Michel Duval's character Chico isn't quite so opposed to violence. He's perhaps the most antagonistic character. While many of the others avoid violence when possible, Chico seems to seek it out. Duval explained how he decided to approach this type of character.
"When I was building the character, it's really easy for you to just be like, 'Oh yeah. I'm going to do a cold-hearted villain. An assassin that has no love for everyone. He enjoys killing' but I was talking with the director and he told me and that's like a key, 'Yeah, man. That's all correct. But they're kids.' And at least my character's been killing since he was like seven years old," explained Duval. "That's something traumatizing for a kid. That's a life, that is not normal. So you can prepare, like, physically, stunts and all that stuff but mentally and emotionally what it means, every time they kill they're killing the kid too... It's just like heartbreaking.'"
Much of Chico's storyline is characterized by his tumultuous relationship with Maria. Duval discussed the importance of having two characters speak Spanish to each other and how it's portrayed in the show.
"And that [representation], for just like, the Latino community, is like a stand," he said. "'We're here. We can fight... We have talent. We raised from each other.' From Colombians, Venezuelans, Peruvians. And when we speak Spanish, it's just like going back home. It's really well written. The Spanish that they write, it's awesome. So it's always good to meet with another Latino [Maria] and just let it go."
Maria Gabriela de Faría plays Maria, whose mood swings make her a constant wild card. But Maria is dealing with demons both internally and externally. Externally in the form of Chico and internally, Maria battles with mental health issues, something de Faría takes seriously in her portrayal.
"I worked with an acting coach in L.A. and I'm working with one now, here in Vancouver, and they both helped me to get more into that mental health issue because it's the first time for me [portraying that]," she noted. "But also, I think everybody deals with some sort of anxiety right now. And I think we can all relate to that fear, to that not knowing what's going to happen and I'm so glad that I got that role because it's something that I wanna show to people. I wanna portray her in a very relatable way, I want her to be human, I want people to feel for her."
For de Faría, the process of creating the character of Maria has been collaborative, which she feels gives her more authenticity.

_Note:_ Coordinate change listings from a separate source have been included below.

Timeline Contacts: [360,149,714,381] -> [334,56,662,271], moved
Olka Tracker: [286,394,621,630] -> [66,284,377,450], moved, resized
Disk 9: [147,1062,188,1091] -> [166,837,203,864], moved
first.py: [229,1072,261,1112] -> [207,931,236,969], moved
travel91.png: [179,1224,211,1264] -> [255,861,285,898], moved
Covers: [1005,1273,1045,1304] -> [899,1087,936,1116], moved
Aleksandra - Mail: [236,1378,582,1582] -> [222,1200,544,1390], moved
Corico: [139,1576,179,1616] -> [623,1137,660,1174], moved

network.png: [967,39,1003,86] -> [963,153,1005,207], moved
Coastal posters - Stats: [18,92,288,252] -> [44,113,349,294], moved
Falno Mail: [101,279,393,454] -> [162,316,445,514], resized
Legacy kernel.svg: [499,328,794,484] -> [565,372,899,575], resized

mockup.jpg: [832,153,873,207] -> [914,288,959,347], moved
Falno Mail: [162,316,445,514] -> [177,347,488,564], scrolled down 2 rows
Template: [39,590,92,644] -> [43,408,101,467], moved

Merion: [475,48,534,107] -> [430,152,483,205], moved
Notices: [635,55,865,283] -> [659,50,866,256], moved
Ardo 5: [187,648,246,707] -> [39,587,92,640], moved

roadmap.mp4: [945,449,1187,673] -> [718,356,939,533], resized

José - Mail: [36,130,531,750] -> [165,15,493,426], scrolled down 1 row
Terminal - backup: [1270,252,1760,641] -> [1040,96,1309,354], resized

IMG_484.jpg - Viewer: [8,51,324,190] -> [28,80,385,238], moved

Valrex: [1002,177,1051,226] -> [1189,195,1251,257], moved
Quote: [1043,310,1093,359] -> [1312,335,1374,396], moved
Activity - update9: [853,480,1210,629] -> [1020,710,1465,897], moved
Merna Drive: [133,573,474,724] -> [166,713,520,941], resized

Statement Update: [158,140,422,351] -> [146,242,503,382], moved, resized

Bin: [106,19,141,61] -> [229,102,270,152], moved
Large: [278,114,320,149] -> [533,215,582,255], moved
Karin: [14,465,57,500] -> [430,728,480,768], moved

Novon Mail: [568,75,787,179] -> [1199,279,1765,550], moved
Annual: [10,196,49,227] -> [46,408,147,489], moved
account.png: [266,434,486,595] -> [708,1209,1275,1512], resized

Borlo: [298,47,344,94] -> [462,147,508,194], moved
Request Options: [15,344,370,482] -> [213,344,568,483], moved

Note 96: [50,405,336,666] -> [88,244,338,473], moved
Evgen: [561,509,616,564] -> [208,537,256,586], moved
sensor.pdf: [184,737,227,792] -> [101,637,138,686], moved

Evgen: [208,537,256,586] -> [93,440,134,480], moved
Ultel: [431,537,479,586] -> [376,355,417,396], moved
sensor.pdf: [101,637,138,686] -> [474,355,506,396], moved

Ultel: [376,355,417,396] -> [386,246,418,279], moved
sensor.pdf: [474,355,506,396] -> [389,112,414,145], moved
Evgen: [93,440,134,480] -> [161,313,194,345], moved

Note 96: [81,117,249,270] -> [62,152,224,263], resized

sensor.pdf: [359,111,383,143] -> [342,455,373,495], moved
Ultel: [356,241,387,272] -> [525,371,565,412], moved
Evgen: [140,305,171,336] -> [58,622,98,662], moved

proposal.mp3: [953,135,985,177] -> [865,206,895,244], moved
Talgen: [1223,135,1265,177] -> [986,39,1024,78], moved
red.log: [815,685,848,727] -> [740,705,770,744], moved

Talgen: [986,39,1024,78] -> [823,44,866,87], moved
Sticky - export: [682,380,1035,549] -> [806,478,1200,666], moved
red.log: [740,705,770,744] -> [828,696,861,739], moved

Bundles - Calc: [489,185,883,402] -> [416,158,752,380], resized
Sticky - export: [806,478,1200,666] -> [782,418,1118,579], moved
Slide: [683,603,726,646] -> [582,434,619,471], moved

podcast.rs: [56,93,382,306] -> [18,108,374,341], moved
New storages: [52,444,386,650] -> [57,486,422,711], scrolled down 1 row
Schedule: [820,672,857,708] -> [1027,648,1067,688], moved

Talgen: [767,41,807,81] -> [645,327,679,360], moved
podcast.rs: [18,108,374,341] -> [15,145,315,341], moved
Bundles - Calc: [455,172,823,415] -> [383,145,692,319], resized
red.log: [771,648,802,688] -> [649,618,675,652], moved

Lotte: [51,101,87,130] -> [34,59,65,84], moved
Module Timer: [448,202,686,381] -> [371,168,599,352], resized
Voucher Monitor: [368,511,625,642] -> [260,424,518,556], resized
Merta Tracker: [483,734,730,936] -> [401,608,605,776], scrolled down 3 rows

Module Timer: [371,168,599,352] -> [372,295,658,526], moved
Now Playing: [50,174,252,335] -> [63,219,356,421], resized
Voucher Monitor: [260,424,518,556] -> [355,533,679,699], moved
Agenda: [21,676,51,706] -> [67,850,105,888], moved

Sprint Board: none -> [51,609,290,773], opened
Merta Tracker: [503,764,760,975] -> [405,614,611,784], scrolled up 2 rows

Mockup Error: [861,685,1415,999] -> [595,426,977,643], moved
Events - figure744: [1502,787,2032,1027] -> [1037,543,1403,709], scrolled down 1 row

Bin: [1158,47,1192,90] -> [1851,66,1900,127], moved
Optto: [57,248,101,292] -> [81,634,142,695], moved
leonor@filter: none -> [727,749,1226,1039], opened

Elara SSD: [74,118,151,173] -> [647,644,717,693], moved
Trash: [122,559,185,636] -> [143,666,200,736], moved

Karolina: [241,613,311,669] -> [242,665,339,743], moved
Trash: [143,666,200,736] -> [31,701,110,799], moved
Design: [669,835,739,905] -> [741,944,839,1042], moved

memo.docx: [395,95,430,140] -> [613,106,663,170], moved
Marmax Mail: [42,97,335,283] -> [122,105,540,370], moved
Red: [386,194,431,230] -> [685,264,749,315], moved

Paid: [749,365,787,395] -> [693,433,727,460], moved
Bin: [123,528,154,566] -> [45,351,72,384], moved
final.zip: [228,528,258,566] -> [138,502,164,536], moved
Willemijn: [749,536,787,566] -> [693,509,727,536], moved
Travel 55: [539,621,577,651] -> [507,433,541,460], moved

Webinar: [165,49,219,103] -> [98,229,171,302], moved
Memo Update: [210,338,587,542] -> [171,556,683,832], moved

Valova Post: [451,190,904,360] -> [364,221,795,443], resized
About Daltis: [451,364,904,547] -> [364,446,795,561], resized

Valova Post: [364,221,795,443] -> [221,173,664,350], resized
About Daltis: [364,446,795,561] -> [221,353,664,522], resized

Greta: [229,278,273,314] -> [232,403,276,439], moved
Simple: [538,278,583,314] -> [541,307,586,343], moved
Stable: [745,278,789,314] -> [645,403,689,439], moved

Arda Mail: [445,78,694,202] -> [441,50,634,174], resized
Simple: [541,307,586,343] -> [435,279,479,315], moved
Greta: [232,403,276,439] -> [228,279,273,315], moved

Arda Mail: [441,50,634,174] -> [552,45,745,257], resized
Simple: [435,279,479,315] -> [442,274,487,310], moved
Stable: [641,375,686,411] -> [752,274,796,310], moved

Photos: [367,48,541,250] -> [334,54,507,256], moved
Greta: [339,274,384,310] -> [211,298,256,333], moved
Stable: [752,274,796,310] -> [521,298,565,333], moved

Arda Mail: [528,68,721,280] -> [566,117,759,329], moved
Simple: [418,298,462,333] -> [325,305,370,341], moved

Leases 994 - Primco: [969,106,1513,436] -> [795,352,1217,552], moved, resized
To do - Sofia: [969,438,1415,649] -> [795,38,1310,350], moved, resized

"The showrunners and the directors, they all want us to be a part of the creative process, so they keep texting us 'So I have this idea for this scene, do you think Maria would do that? Do you think Maria would have this in her room?'" she explained. "And I would say yes or no, or I have this idea, I feel like Maria has this little red notebook where she writes this and that, and that I have in my dorm. Like, a log so Chico won't find it. And those are things that the audience won't get to see, but it gives us so much to work with. And it makes it more real, more honest if that makes sense."
Deadly Class premieres January 16 on SYFY.